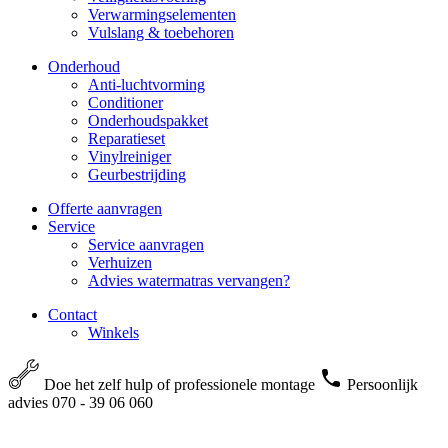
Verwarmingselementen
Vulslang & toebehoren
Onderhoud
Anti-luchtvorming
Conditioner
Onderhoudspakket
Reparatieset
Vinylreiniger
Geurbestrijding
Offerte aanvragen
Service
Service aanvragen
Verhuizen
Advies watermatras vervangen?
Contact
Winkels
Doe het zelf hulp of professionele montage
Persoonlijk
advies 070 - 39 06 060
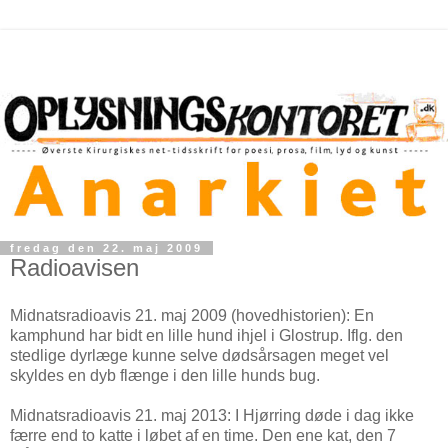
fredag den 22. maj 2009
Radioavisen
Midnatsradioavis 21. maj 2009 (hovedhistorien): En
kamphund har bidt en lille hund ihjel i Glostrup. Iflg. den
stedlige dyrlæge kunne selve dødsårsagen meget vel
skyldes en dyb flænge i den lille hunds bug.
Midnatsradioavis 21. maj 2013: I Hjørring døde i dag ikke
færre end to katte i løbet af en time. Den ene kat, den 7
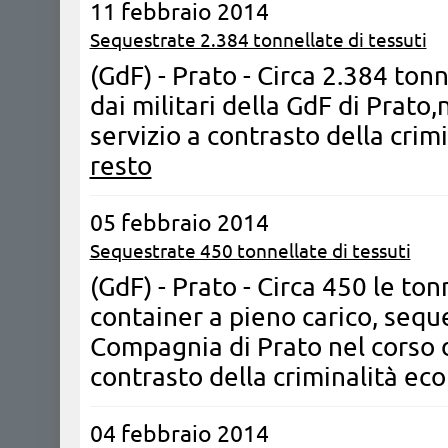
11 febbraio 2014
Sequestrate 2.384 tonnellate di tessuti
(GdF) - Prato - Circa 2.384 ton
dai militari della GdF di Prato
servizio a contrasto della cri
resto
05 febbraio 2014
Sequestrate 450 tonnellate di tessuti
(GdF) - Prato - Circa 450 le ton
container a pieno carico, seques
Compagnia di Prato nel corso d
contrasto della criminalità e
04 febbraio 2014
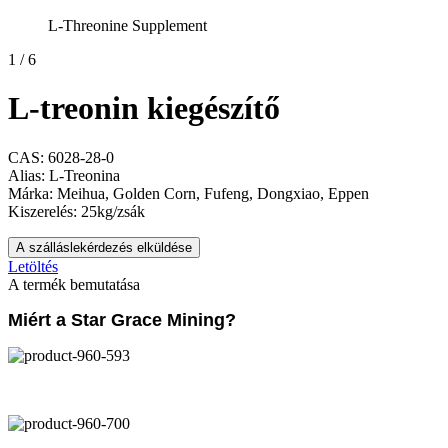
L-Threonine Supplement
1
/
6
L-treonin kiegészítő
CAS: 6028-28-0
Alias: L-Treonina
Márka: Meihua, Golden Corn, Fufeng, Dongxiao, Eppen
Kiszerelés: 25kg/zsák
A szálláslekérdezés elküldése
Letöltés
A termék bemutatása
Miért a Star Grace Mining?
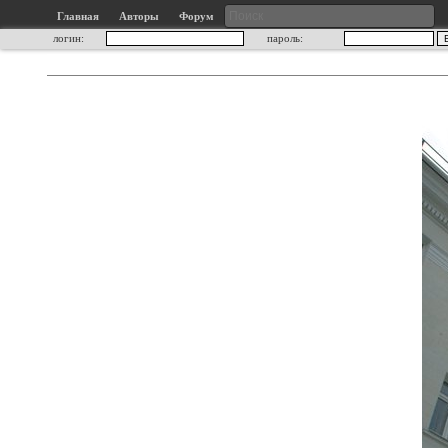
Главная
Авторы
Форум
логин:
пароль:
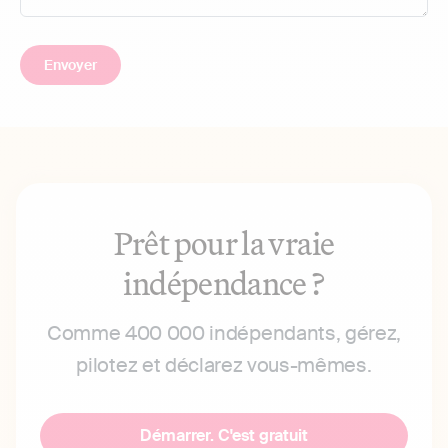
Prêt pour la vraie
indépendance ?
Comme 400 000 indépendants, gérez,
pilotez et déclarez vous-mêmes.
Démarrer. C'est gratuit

- - -

→ What to do
Count the lines above that contain the word "tonnellate" and reply with the number only.

→ Answer section
2